Rewrite the listing below with "scientific name" changed to "binomial name" and everything else left as it is. Omit the pictures.

-- Start of GIVEN INFORMATION --

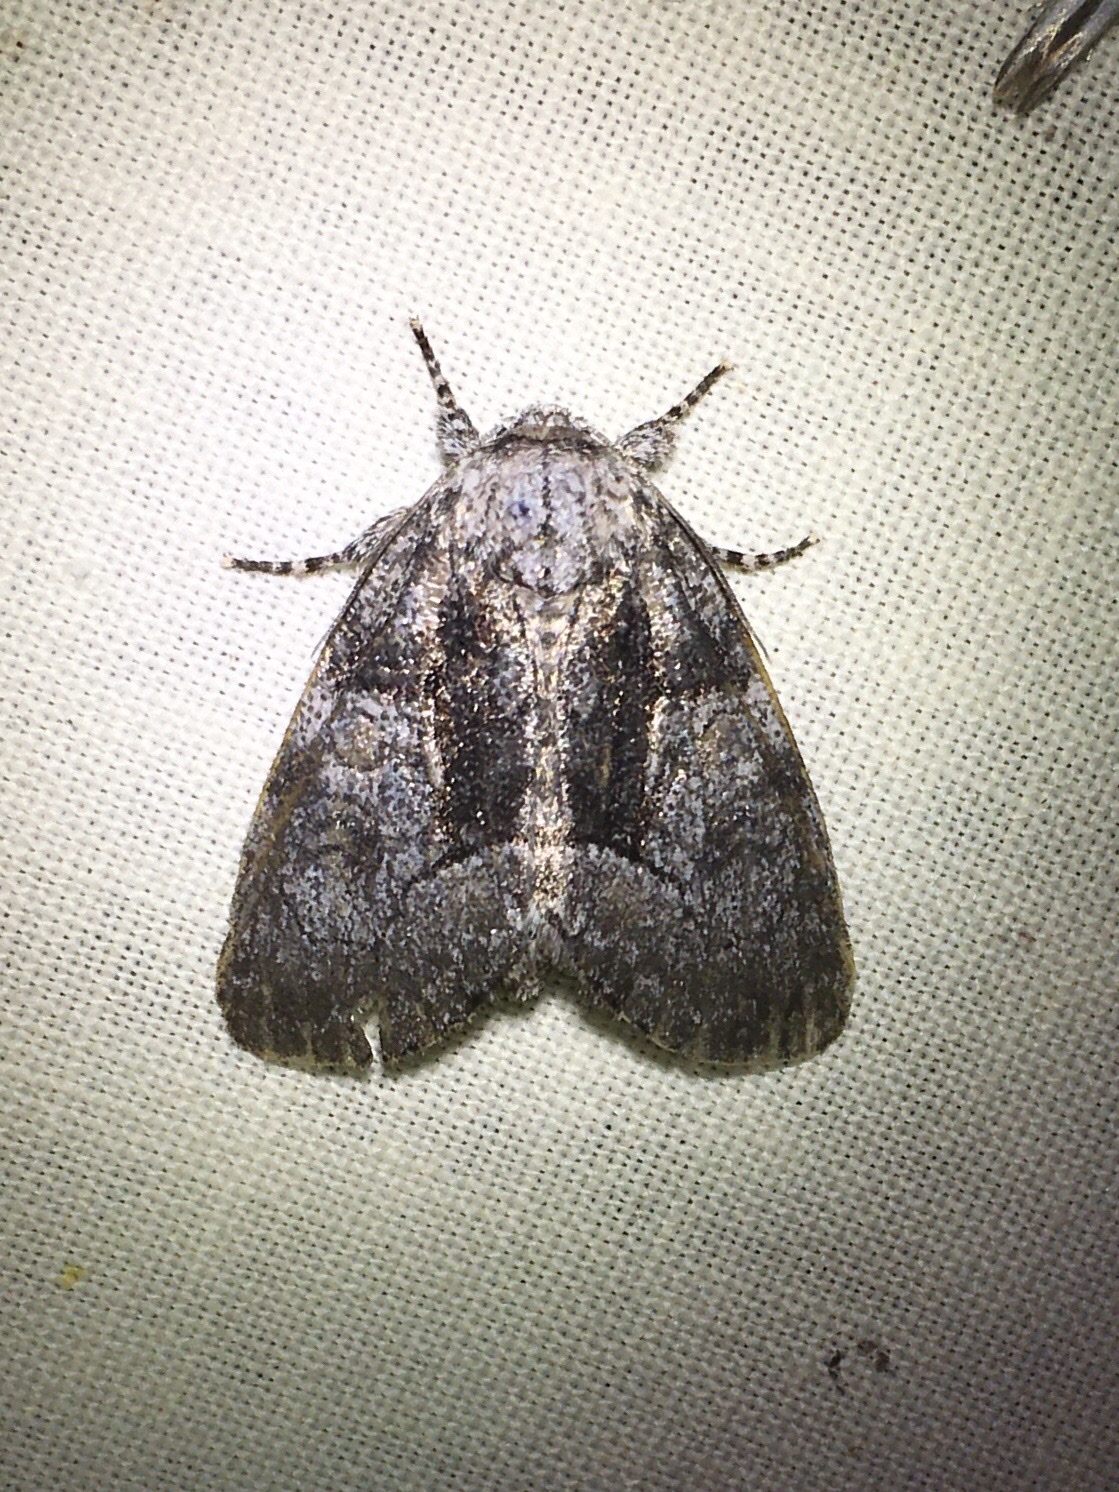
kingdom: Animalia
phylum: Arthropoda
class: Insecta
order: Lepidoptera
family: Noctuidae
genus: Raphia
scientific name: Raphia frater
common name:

-- End of GIVEN INFORMATION --

**THE COMPLETED TASK**
kingdom: Animalia
phylum: Arthropoda
class: Insecta
order: Lepidoptera
family: Noctuidae
genus: Raphia
binomial name: Raphia frater
common name:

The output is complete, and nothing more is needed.